→ **WORK ORDER**: Using "casing" as the search string, find the matching lines below and copy them.

++++ DATA RECORDS

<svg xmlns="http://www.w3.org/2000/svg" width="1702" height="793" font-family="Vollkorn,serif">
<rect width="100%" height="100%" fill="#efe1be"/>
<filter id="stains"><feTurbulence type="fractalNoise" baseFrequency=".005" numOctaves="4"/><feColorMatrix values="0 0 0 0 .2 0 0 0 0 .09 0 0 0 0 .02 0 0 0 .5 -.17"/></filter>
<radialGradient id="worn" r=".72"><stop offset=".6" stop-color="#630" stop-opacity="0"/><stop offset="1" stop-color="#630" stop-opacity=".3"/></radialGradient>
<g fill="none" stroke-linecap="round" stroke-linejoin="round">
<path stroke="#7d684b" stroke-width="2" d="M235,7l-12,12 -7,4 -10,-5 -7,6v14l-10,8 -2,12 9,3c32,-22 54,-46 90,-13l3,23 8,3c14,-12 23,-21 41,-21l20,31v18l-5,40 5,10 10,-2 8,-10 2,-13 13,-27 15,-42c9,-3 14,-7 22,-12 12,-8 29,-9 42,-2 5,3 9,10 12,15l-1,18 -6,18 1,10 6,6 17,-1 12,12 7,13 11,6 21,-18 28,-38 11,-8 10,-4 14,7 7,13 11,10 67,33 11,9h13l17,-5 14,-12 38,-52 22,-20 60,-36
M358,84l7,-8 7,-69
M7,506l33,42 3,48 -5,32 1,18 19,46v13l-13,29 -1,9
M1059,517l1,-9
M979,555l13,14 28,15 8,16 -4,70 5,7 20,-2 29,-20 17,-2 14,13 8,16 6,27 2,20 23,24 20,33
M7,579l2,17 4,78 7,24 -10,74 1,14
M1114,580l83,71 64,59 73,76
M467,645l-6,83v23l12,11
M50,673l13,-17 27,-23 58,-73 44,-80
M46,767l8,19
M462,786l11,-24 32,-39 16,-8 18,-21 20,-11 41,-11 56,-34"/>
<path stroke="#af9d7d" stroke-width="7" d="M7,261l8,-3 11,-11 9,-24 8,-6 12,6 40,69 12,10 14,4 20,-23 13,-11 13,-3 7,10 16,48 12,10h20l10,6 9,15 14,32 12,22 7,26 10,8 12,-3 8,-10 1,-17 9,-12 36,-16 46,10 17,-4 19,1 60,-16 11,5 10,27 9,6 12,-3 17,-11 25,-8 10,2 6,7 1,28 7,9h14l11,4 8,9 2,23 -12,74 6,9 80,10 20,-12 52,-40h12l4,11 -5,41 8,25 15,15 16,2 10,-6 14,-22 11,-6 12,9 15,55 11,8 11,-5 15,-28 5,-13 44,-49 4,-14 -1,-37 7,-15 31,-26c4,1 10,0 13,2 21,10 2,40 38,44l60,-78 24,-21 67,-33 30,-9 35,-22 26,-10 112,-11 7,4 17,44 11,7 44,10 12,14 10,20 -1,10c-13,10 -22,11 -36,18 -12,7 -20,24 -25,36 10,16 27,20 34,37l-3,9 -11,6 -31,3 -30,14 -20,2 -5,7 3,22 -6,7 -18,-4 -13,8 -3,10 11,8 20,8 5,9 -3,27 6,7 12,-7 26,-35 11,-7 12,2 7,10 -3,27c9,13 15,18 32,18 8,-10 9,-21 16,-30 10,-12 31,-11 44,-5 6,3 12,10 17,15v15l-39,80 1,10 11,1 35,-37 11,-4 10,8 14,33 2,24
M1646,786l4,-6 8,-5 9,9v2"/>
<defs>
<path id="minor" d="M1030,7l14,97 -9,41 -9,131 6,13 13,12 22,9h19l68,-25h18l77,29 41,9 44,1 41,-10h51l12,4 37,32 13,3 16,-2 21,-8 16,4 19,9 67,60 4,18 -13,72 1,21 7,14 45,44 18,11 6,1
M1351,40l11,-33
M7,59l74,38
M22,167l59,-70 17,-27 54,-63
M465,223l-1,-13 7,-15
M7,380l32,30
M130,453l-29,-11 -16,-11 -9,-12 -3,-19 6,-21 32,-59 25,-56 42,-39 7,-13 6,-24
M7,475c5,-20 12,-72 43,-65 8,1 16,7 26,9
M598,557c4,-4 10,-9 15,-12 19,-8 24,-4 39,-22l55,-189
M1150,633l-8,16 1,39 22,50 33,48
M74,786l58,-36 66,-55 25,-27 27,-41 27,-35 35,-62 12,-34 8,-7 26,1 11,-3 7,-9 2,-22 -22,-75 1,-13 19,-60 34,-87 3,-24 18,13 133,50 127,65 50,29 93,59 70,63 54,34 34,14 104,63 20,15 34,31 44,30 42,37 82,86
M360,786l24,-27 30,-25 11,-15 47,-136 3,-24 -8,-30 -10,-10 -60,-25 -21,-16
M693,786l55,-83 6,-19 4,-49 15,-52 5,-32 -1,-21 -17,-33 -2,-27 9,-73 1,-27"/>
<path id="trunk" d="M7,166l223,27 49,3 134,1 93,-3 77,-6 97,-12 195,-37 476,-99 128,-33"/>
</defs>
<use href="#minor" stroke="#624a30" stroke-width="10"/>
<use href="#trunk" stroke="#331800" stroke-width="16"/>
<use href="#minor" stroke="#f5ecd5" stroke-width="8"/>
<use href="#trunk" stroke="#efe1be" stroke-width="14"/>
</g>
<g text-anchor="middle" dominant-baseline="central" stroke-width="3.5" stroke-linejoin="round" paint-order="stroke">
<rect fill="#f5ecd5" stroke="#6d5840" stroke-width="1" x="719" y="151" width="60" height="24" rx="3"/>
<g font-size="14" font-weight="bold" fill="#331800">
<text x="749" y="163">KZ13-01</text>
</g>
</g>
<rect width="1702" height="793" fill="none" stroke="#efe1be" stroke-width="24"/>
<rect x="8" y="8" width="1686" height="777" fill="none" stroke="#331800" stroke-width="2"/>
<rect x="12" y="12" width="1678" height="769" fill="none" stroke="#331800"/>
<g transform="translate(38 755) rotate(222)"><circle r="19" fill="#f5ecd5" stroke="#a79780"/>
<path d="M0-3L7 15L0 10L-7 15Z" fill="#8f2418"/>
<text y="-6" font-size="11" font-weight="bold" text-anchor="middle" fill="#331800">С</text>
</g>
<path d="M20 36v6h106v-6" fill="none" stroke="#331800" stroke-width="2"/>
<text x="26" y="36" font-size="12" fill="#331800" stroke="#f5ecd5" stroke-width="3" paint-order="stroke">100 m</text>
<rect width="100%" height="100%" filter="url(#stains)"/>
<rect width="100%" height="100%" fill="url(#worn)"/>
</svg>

++++++++
++++ DATA RECORDS

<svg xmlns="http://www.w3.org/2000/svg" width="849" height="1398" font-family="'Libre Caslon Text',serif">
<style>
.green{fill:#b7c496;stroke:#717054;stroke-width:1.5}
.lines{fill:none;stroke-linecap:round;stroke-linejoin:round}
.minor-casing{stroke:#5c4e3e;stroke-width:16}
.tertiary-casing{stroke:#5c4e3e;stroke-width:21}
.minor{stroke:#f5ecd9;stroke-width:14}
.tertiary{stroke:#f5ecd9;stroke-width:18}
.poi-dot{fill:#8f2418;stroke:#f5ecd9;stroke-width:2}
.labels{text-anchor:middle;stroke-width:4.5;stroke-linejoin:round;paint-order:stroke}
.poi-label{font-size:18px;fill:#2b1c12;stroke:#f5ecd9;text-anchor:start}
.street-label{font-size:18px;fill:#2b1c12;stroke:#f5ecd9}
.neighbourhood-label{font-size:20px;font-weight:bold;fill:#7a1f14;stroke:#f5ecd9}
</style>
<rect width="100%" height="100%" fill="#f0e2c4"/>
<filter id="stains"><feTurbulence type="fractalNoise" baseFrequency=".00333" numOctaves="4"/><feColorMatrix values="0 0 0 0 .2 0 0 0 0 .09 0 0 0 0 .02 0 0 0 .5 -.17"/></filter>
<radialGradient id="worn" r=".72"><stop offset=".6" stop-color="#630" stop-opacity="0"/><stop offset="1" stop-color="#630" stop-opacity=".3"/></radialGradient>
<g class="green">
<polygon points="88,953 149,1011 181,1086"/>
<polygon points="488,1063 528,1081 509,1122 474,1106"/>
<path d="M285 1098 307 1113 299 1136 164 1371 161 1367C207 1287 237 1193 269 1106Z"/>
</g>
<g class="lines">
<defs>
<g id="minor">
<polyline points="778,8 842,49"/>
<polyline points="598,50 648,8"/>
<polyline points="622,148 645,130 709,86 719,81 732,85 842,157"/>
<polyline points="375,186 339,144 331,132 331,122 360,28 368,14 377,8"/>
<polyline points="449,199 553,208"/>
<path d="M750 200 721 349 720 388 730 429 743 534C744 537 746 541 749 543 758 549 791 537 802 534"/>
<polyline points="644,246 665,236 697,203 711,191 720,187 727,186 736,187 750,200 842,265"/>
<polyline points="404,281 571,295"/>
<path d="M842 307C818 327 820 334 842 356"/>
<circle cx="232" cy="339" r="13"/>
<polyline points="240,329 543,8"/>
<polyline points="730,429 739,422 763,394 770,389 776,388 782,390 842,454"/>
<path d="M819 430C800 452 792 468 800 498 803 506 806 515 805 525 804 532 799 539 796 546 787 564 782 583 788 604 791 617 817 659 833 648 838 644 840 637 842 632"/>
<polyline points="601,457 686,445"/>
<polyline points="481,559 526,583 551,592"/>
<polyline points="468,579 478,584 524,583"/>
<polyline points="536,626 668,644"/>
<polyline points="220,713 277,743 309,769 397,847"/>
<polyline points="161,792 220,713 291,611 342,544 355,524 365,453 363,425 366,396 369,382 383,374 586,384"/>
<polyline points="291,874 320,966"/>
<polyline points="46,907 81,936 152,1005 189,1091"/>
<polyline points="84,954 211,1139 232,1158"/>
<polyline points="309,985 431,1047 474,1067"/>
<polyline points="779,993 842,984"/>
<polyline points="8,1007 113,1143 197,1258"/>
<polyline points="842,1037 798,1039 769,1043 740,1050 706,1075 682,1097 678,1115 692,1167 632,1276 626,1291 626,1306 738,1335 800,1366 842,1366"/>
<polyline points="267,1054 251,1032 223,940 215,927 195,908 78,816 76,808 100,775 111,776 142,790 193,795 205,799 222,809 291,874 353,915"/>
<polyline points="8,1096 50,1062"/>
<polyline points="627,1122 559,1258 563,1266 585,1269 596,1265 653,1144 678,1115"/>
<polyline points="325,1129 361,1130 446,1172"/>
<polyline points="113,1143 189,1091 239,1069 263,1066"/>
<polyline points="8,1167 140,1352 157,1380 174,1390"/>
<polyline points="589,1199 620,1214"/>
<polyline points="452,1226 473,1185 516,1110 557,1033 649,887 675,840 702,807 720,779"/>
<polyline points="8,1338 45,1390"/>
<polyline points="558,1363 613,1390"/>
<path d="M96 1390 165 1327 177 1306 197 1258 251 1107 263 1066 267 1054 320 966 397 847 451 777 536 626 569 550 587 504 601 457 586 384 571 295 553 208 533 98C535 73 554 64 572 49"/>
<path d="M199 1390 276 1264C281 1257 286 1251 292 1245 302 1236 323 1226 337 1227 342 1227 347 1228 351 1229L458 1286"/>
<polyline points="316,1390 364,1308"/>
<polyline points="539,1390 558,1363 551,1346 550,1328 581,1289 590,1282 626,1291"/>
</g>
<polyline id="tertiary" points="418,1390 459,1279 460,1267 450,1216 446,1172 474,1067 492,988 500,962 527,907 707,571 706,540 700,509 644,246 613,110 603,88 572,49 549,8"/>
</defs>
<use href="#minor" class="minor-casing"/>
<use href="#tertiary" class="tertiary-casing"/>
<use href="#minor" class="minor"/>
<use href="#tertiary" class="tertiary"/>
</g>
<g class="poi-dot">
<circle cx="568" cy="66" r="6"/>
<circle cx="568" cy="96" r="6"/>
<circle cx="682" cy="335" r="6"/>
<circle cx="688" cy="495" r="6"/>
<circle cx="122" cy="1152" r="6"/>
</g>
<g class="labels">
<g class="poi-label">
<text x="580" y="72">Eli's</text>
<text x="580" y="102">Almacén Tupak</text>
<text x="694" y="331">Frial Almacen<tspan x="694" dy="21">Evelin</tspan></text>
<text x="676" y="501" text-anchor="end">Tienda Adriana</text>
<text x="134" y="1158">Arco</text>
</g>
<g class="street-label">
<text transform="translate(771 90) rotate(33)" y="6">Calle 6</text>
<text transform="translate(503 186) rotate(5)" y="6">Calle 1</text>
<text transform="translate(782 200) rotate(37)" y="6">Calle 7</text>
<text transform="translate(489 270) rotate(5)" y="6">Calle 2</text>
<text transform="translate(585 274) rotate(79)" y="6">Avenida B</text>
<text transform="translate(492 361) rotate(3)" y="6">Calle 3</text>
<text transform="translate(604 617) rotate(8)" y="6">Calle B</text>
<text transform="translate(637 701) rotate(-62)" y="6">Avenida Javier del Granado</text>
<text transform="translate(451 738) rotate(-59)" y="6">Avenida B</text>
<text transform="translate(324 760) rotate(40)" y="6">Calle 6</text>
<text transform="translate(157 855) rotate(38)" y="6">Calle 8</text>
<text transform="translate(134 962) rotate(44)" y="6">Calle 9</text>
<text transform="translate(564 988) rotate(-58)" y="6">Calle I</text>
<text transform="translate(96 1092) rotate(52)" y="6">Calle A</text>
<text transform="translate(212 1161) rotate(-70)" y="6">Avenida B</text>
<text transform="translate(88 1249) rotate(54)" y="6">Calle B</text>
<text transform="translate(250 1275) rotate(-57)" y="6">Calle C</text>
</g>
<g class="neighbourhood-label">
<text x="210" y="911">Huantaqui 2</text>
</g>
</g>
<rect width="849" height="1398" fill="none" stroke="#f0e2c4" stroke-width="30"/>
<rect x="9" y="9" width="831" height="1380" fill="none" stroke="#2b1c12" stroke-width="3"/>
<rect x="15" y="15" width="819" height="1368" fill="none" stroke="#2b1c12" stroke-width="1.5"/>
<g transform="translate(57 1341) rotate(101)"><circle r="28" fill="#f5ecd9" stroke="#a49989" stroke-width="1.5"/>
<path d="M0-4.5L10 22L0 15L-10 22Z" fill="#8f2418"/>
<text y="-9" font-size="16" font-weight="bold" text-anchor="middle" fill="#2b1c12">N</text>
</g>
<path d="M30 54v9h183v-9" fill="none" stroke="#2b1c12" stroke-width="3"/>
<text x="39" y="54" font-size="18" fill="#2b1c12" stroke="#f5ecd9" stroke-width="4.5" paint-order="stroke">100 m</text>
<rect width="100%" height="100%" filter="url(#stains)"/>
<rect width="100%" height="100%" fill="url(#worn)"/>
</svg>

++++++++

→ **SOLUTION TO THIS PROBLEM**:
.minor-casing{stroke:#5c4e3e;stroke-width:16}
.tertiary-casing{stroke:#5c4e3e;stroke-width:21}
<use href="#minor" class="minor-casing"/>
<use href="#tertiary" class="tertiary-casing"/>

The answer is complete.